Review: Last summer some lady in a bookstore in Florida seems to have convinced all of your in-laws that you are nothing but a common pornographer. My mother felt uncomfortable even discussing it. I never even heard her say the word "pornographer" before.

Good thing she didn't know that your book has LESBIANS in it. It was quite a shock and I don't think I could handle hearing her say the word "LESBIANS" for the first time. She's very old and it's really just not necessary at this stage in her life.

I told her that you're not really a pornographer but it was hard to convince her without actually having read your book. I think she might actually know something about the title.

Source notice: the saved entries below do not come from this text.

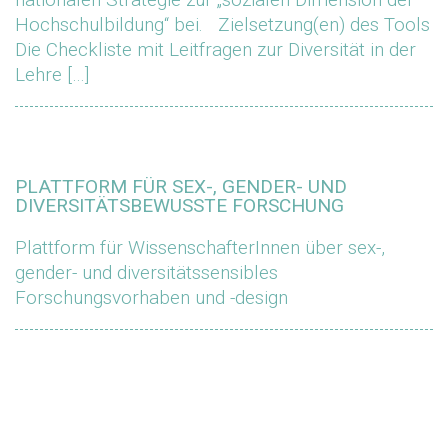
Hochschulbildung“ bei. Zielsetzung(en) des Tools
Die Checkliste mit Leitfragen zur Diversität in der
Lehre […]
PLATTFORM FÜR SEX-, GENDER- UND
DIVERSITÄTSBEWUSSTE FORSCHUNG
Plattform für WissenschafterInnen über sex-,
gender- und diversitätssensibles
Forschungsvorhaben und -design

I guess that even if it were true, we've never had a pornographer in the family before, or at least not one who published, so at least that's something new to not talk about.

That's good enough for me.

Rating: 5 stars
Summary: Like Henry Miller, but punk
Review: Reading FFS reminded me of when I read Henry Miller's Tropic of Capricorn way back when, except instead of moving from New York to Paris, the protagonist wanders between New York, the deep south of Louisiana, and a fictional midwestern state. It wanders from woman to occupation to rental apartment with no purpose, other than to capture the feeling that many of us did the same thing with no purpose. In that, it's perfect in its detail and ability to nail exactly what it felt like to be in this slightly punk, slightly modernist life. It was a great read and I look forward to seeing more from Lasner.